Don Quixote is a character in a novel by Miguel de Cervantes, first published in 1605. In the “real world” of La Mancha, Spain, Quixote is known as Alonso Quijano, a thin country gentleman, familiar to all as kind and friendly. He lives with his daughter and two servants. As a gentleman, he spends time studying medieval romance stories, full of knights, chivalry, castles, and jousts. This all goes to his head to the point where he goes crazy and actually starts outfitting himself as a knight. He believes that he has been called by voices to change the world and right all wrongs.

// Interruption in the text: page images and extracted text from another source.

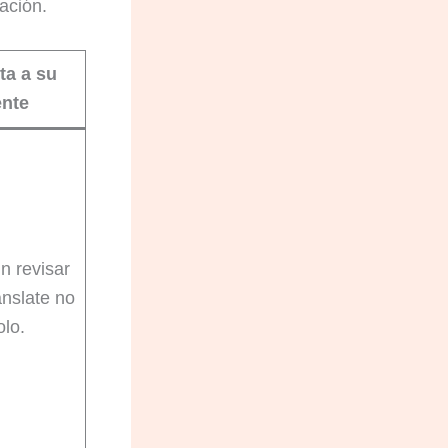
ación.
ta a su
ente
in revisar
nslate no
olo.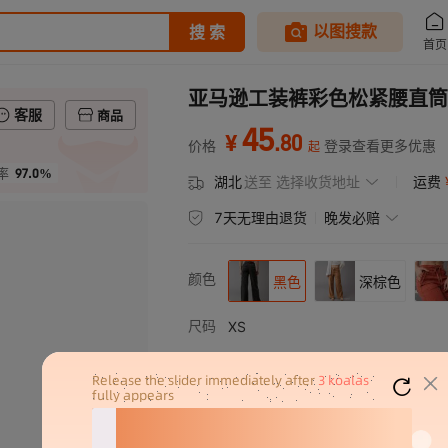
亚马逊工装裤彩色松紧腰直筒
客服
商品
45
.
80
¥
价格
登录查看更多优惠
起
97.0%
率
湖北
送至
选择收货地址
运费
7天无理由退货
晚发必赔
颜色
黑色
深棕色
尺码
XS
S
M
L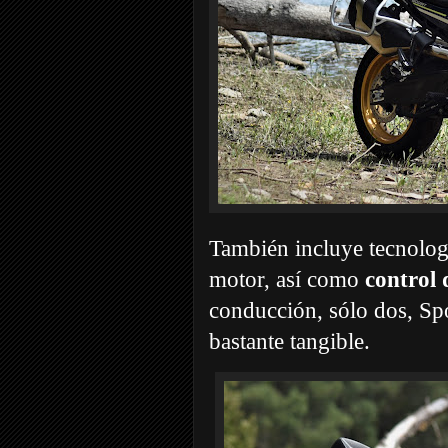
También incluye tecnologí
motor, así como
control 
conducción, sólo dos, Spor
bastante tangible.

At this point in the story, art imitates life and life imitates art as the innkeeper doubles as a duke of a castle who dubs Don Quixote officially as “knight,” and a peasant girl at the inn becomes the princess and lady love for our knight errant. Don Quixote then goes out to fight perceived foes, both real and imagined in the name of his ladylove who stands for purity and perfection. Don Quixote has selective vision of the real world. Windmills are giant brutes, sheep are attacking armies, and slaves are oppressed gentlemen. Quixote is an idealist seeing things through rose-colored glasses at times. He fights impossible symbolic battles while the rest of the world says it can’t be done and mocks him for trying. It is ironic that a crazy man is showing humanity the “right way” to live. This character has survived the centuries demonstrating his universal appeal to all. Don Quixote is something of a Jesus figure, who saw meaning and purpose beyond the surface but endured mockery and humiliation from the crowd. This “fight for the right without question”, having moments of clarity in a sea of confusion and a belief in the transformative power of a crazy vision is what the essence of Quixote Thinking.